• [Task item]:
Each line from the one holding "પ્રસંગનું વાતાવરણ રહે. – જવાહર બક્ષી" to the end of the data below must be output verbatim, with no other lines.

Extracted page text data

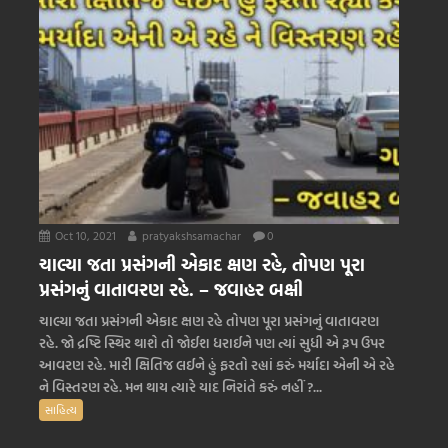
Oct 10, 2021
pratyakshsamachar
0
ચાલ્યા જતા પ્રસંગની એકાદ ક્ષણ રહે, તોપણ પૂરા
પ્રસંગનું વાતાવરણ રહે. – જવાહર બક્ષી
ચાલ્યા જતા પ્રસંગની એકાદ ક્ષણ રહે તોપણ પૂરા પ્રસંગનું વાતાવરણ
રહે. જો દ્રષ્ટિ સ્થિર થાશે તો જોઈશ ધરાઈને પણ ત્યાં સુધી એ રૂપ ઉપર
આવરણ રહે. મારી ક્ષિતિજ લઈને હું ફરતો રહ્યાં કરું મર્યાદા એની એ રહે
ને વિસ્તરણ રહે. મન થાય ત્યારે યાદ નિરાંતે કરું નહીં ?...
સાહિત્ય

• [Response for this exercise]:
પ્રસંગનું વાતાવરણ રહે. – જવાહર બક્ષી
ચાલ્યા જતા પ્રસંગની એકાદ ક્ષણ રહે તોપણ પૂરા પ્રસંગનું વાતાવરણ
રહે. જો દ્રષ્ટિ સ્થિર થાશે તો જોઈશ ધરાઈને પણ ત્યાં સુધી એ રૂપ ઉપર
આવરણ રહે. મારી ક્ષિતિજ લઈને હું ફરતો રહ્યાં કરું મર્યાદા એની એ રહે
ને વિસ્તરણ રહે. મન થાય ત્યારે યાદ નિરાંતે કરું નહીં ?...
સાહિત્ય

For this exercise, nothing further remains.